ANNAPOLIS – Educators criticized the Maryland School Performance Assessment tests Thursday before a House of Delegates panel, saying they lower morale and creativity in students and frustrate teachers.
The school officials told the House Ways and Means Committee that they need House Bill 1131, which would form a commission to examine the effectiveness of the MSPAP tests and make suggestions for change.
The commission would give teachers a forum, said the main sponsor, Delegate Thomas E. Dewberry, D-Baltimore County, and would not necessarily mean elimination of the tests.
“That’s all this bill does – it gives them the opportunity to be heard,” said Dewberry, who also supports the tests.
The MSPAP test is given annually statewide to third-, fifth-, and eighth-graders to evaluate reading, math, writing, language usage, science, and social studies skills.
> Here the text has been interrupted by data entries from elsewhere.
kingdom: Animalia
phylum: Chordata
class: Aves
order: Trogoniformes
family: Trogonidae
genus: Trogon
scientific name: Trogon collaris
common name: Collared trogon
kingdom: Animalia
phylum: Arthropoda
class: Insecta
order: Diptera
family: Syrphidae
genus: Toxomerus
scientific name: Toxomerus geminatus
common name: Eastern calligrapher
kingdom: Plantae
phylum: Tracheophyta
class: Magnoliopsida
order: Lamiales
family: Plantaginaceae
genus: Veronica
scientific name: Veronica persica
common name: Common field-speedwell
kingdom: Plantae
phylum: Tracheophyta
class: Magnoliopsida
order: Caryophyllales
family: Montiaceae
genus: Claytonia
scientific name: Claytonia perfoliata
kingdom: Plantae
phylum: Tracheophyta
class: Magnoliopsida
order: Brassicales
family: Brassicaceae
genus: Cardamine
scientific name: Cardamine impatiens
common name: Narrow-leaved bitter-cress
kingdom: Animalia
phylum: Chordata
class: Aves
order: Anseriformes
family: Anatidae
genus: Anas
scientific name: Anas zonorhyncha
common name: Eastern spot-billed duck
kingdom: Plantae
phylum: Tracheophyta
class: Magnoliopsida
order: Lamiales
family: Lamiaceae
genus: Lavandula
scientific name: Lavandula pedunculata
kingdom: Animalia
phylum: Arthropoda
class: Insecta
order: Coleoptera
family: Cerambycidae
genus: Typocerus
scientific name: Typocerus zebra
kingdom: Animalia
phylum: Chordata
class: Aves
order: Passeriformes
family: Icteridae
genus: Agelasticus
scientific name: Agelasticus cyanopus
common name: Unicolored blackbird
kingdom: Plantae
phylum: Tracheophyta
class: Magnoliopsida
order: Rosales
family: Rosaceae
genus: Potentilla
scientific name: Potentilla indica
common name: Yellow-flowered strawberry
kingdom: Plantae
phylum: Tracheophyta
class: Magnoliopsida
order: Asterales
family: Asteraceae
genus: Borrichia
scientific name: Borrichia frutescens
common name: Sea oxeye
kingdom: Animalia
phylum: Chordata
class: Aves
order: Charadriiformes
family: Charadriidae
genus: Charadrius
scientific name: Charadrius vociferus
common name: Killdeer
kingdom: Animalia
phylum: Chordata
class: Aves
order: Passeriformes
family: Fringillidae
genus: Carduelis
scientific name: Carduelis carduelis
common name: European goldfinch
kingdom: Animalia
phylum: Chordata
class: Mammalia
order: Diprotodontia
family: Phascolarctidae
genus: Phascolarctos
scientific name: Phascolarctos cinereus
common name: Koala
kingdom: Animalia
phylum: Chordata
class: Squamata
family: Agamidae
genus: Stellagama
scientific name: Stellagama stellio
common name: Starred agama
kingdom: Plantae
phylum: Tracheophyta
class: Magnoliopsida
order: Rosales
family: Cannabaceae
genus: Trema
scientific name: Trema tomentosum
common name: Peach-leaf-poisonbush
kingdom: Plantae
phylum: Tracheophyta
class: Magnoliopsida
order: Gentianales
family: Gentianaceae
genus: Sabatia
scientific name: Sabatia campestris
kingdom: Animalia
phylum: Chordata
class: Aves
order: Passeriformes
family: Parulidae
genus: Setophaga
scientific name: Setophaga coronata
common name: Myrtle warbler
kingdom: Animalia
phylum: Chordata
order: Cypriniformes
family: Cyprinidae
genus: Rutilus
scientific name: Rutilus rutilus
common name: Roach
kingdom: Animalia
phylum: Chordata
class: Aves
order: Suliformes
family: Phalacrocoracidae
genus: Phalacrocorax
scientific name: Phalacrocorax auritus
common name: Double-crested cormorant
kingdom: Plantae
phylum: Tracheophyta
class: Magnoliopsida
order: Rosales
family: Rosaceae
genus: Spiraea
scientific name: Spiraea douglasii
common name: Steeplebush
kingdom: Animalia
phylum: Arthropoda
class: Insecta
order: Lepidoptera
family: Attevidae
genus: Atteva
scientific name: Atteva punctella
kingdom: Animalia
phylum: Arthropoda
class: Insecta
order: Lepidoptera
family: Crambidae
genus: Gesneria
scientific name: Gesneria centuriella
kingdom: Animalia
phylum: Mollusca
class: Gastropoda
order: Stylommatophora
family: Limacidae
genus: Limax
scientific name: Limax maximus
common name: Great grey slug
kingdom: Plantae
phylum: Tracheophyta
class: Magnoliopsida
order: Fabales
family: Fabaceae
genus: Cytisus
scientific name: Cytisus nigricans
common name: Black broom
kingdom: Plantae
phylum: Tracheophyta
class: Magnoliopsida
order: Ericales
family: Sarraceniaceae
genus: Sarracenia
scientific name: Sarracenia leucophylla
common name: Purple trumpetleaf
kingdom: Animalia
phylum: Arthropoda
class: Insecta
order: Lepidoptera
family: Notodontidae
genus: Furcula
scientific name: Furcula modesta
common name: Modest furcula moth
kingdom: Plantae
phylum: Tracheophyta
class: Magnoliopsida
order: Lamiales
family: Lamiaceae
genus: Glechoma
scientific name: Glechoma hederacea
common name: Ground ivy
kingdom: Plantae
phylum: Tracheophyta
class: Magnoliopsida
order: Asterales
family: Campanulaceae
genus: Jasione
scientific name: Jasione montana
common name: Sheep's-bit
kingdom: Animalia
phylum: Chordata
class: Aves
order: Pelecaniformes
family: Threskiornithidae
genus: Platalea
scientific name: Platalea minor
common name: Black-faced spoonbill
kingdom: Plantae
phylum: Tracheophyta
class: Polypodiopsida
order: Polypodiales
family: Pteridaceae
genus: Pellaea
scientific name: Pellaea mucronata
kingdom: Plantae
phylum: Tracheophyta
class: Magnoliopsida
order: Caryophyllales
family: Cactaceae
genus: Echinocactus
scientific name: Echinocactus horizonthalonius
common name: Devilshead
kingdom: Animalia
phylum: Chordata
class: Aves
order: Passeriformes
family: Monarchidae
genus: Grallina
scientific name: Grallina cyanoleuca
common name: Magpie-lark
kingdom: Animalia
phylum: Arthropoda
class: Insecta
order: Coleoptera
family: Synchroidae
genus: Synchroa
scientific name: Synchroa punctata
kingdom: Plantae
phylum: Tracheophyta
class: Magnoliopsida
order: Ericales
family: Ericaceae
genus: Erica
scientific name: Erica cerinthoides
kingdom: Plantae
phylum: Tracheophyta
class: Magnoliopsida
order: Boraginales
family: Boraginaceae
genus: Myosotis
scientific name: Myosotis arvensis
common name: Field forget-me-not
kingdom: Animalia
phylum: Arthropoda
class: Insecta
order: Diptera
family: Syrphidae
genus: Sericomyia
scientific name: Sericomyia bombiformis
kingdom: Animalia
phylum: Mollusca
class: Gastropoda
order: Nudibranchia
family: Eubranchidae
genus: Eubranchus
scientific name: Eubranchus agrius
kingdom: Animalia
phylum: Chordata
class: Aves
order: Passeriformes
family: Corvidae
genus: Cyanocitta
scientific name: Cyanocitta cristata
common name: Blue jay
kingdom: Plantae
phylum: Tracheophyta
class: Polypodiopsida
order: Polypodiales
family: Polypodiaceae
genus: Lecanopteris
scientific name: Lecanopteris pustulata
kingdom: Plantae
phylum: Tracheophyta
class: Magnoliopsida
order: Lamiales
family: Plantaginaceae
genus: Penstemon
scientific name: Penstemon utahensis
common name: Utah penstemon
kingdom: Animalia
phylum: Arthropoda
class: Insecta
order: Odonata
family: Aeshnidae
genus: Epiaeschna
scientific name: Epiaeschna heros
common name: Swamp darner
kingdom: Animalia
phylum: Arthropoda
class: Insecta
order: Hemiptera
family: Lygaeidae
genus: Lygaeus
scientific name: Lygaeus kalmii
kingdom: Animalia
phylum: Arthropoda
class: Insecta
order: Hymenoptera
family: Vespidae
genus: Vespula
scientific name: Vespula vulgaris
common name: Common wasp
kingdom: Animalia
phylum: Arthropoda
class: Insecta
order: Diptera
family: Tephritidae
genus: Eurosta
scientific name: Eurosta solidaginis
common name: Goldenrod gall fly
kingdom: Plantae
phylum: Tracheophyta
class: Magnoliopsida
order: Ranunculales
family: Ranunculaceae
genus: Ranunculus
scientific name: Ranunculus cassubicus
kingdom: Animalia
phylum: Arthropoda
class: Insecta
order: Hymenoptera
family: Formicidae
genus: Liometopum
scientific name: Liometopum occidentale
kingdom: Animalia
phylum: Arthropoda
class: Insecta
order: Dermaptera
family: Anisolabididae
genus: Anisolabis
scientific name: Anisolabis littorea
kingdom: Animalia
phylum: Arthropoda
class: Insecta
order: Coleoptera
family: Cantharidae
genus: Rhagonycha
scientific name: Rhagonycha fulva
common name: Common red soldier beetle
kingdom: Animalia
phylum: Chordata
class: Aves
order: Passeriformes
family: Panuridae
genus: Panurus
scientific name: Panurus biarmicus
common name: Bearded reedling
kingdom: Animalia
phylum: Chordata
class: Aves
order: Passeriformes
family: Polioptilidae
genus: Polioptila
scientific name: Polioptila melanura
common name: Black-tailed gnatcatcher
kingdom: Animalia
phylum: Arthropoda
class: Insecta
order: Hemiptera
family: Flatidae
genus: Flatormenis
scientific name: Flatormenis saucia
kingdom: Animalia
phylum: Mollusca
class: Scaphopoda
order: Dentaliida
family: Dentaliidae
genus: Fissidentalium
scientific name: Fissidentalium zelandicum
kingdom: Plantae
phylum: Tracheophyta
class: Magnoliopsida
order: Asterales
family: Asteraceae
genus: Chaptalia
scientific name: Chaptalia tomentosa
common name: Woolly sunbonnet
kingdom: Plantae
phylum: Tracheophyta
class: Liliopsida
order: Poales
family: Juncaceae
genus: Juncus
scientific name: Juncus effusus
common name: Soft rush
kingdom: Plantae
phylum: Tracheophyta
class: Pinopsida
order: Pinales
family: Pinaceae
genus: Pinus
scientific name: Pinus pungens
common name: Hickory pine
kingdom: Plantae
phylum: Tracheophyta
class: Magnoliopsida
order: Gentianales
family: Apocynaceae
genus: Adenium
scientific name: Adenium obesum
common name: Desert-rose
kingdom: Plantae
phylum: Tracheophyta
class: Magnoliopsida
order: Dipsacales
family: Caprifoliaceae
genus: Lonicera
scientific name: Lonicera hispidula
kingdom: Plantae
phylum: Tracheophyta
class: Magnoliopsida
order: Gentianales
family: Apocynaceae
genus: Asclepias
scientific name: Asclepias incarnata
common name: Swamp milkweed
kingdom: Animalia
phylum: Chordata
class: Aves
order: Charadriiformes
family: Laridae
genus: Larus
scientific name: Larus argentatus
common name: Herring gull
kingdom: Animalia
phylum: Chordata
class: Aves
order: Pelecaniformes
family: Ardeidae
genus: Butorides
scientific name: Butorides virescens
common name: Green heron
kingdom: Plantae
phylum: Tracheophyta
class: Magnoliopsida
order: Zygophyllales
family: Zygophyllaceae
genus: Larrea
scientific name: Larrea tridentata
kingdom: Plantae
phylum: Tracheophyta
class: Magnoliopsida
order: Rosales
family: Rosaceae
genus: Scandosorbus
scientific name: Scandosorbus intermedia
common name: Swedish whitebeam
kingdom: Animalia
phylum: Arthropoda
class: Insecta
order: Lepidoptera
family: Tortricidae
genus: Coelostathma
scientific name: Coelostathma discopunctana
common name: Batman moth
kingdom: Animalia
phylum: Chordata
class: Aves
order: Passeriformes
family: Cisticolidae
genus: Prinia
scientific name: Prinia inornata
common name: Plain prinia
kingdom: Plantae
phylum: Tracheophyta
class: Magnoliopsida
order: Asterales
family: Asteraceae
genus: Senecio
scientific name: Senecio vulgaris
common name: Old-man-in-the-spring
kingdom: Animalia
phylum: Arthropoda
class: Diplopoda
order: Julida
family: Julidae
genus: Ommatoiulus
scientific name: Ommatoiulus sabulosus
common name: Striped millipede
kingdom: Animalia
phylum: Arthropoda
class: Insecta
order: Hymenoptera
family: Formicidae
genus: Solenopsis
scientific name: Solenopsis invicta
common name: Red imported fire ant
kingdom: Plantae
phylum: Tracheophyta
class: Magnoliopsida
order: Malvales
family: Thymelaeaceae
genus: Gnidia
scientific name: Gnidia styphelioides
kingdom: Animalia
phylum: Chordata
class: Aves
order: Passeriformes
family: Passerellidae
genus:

But it inhibits students in other areas, including creativity and morale, critics at the hearing said. And teachers are overburdened with both lengthy hours of test preparation and regular instruction, a combination that is leading more teachers to resign, they said.
“Teachers are burning out,” said Beatrice Doose, a third-grade teacher at Halstead Academy in Baltimore County.
Students burn out, too, said Lillian Gibbons, a Baltimore County seventh- grader. Teachers spend so much time drilling them on the tests, that by the time they’re examined they don’t do their best, she said. Plus, students don’t get individual feedback on the results.
Under the bill, a panel of 15, including legislators and teachers, would develop and give a survey to elementary and middle schools.
“We need this kind of step-back opportunity to look at the issues,” including the appropriateness of the test’s length, and whether third-graders are old enough to take them, said Patricia Foerster, Maryland State Teachers Association president.
But teachers do have a say, said Gary Heath of the Maryland State Department of Education, because they write the exams. About 150 to 200 teachers helped write the tests for 2002, he said.
Supporters of the tests also said the test accurately evaluates student performance, and gives teachers direction.
Five years ago, said Fort Foote Elementary School Principal Robyn Zgorski, her students’ test scores were in the teens. Now, she said, the scores are in the 60s and 70s. The focus that the MSPAP tests provided the teachers, she said, caused such a great increase.